Lexlab’s Alfie Lagos on the undervalued part of digital advertising

Lexlab

“Lexlab was specifically created to focus on supporting teams with a paid digital strategy implementation piece.”

The IMAA, the national, not for profit industry association for independent media agencies launched last year.

Since then it has continued to grow its membership base and make a series of big announcements, including its trade credit deal and a number of new media partners.

Mediaweek has been profiling members of the IMAA – previous features can be found here. This week we spoke to Alfie Lagos, the founder and director of Lexlab.

Lexlab has been in operation since 2018, and follows Lagos’ 15 years in the industry, specialising in digital media implementation, which he describes as the heart of his passion.

“I don’t know if I was dropped on my head as a baby or something, but I really have a passion for digital paid advertising implementation, and building strategies. Having done that both locally in Australia and in the UK as well really made me realise how undervalued the doing part of digital advertising is. Understanding that is one of the largest pain points for agencies and brands, Lexlab was specifically created to focus on supporting teams with a paid digital strategy implementation piece.”

Since the agency’s launch, it has been doubling its revenue year on year after refining its business model to be more specific. This started with Lexlab signing IGA as one of its founding clients.

“We had IGA on as a digital partner doing some media buying to supplement a few of their stores to drive engagement and put bums through the door. That was a really foundational client of ours, we also worked with a couple of agencies. We’re very much a word of mouth business. We don’t actually do any prospecting advertising ourselves, we really lean on word of mouth to drive our business. Outside of IGA, through agency referrals, we got a run-in with some fairly major movie distributors around the country. Clients like Rialto Distribution and Umbrella Entertainment is where we’ve gone recently.”

His identification of the issues around digital advertising implementation is what led Lexlab to create its own digital planning platform.

“We’ve developed our own digital planning platform called Lablogic which uses historical data and results to predict and plan digital strategy. We use that internally at the moment, but we are planning in 2022 to roll that out to be a platform that our clients can use. So they can leverage our data that fuels all the results of our business for themselves.
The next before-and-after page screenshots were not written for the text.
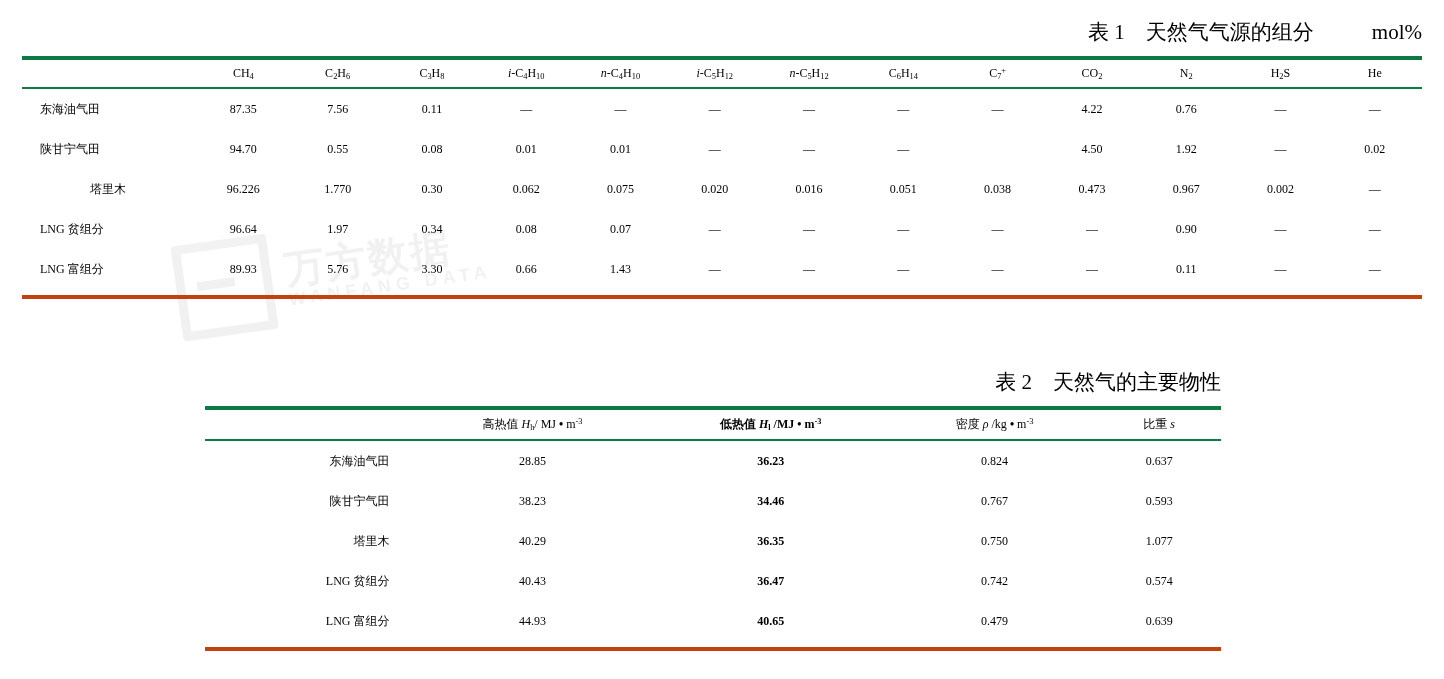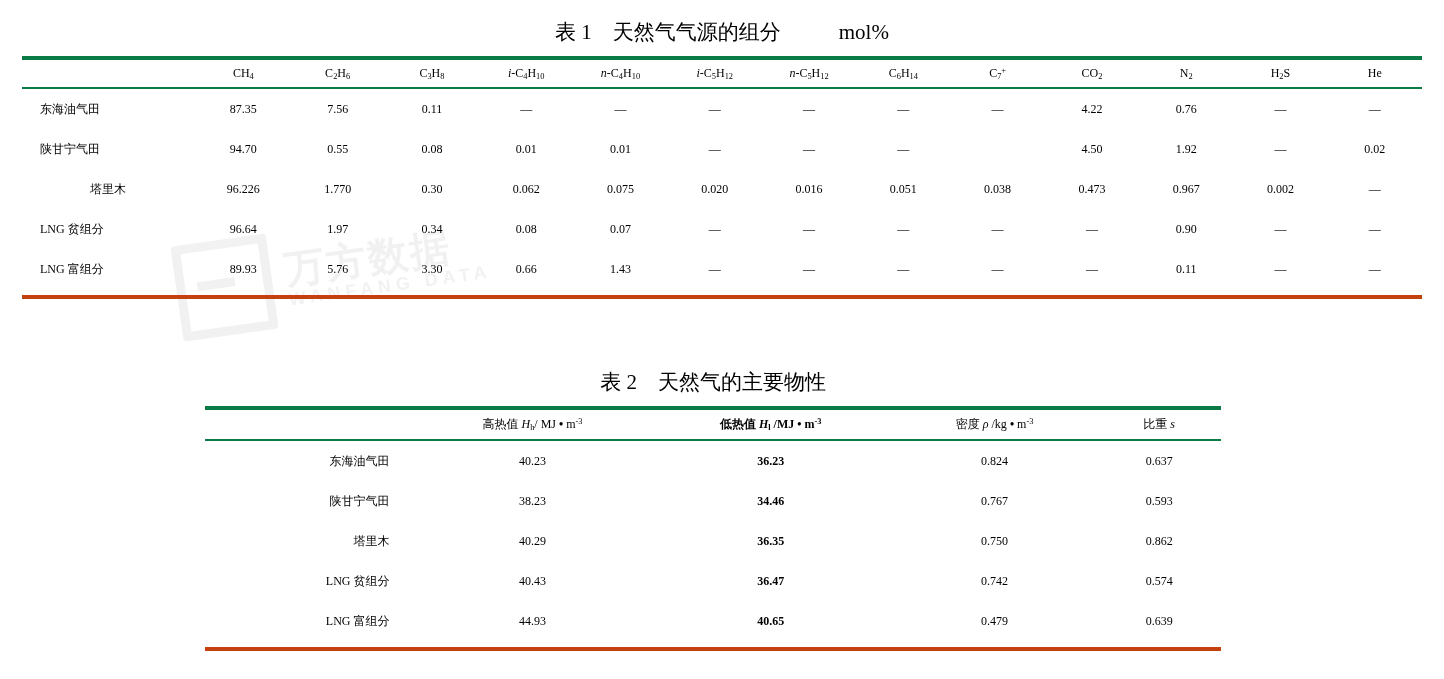--- a/index.html
+++ b/index.html
@@ -63,21 +63,21 @@
     font-size: 18px;
     letter-spacing: 5px;
   }
 
   
   .table-block { position: absolute; }
   #table1-block { left: 22px; top: 18px; width: 1400px; }
   #table2-block { left: 205px; top: 368px; width: 1016px; }
 
   .tbl-caption {
-    text-align: center;
+    text-align: right;
     font-size: 21px;
     margin-bottom: 10px;
     white-space: pre;
   }
   .tbl-caption .cap-unit {
     margin-left: 58px;
     font-family: "Liberation Serif", serif;
   }
 
   table.data {
@@ -267,38 +267,38 @@
           <th></th>
           <th class="val c1">高热值 <span class="ital">H</span><sub>h</sub>/ MJ <b>•</b> m<sup>-3</sup></th>
           <th class="val c2">低热值 <span class="ital">H</span><sub>l</sub> /MJ <b>•</b> m<sup>-3</sup></th>
           <th class="val c3">密度 <span class="ital">ρ</span> /kg <b>•</b> m<sup>-3</sup></th>
           <th class="val c4">比重 <span class="ital">s</span></th>
         </tr>
       </thead>
       <tbody>
         <tr>
           <td class="rowlabel">东海油气田</td>
-          <td class="val c1">40.23</td>
+          <td class="val c1">28.85</td>
           <td class="val c2">36.23</td>
           <td class="val c3">0.824</td>
           <td class="val c4">0.637</td>
         </tr>
         <tr>
           <td class="rowlabel">陕甘宁气田</td>
           <td class="val c1">38.23</td>
           <td class="val c2">34.46</td>
           <td class="val c3">0.767</td>
           <td class="val c4">0.593</td>
         </tr>
         <tr>
           <td class="rowlabel">塔里木</td>
           <td class="val c1">40.29</td>
           <td class="val c2">36.35</td>
           <td class="val c3">0.750</td>
-          <td class="val c4">0.862</td>
+          <td class="val c4">1.077</td>
         </tr>
         <tr>
           <td class="rowlabel">LNG 贫组分</td>
           <td class="val c1">40.43</td>
           <td class="val c2">36.47</td>
           <td class="val c3">0.742</td>
           <td class="val c4">0.574</td>
         </tr>
         <tr>
           <td class="rowlabel">LNG 富组分</td>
We’ve got a big footprint of agencies that use us as a turnkey solution.

“We know it works because we got the number one box office theatrical release in Australia for two weeks running last year with its predictions. We have a fairly decent client base of movie distributors that use Lexlab for movie releases, both cinema home entertainment and the rest.”

Lagos said that the company’s proposition ultimately boils down to digital implementation and the doing piece of digital advertising.

“There’s a lot of talk around being full service and we tend to complement any existing offline creative agency and we can actually be that piece that bolts on to them. That’s the difference between us and other agencies is that we can actually partner with them to do digital better.”

The IMAA

Lagos is a big fan of the IMAA. He said he initially joined due to the trade credit insurance deal, but feels that Lexlab and the organisation go hand in hand.

“I’ve got huge respect for people who own and run digital agencies. My historical bread and butter have been dealing with agencies, and so Lexlab joining the IMAA is such an alignment of collaborative based values. They are there to help agencies and Lexlab is here to help agencies. We know a lot of the agencies that are already on the list, but we’re really looking forward to working more with some of the other ones.”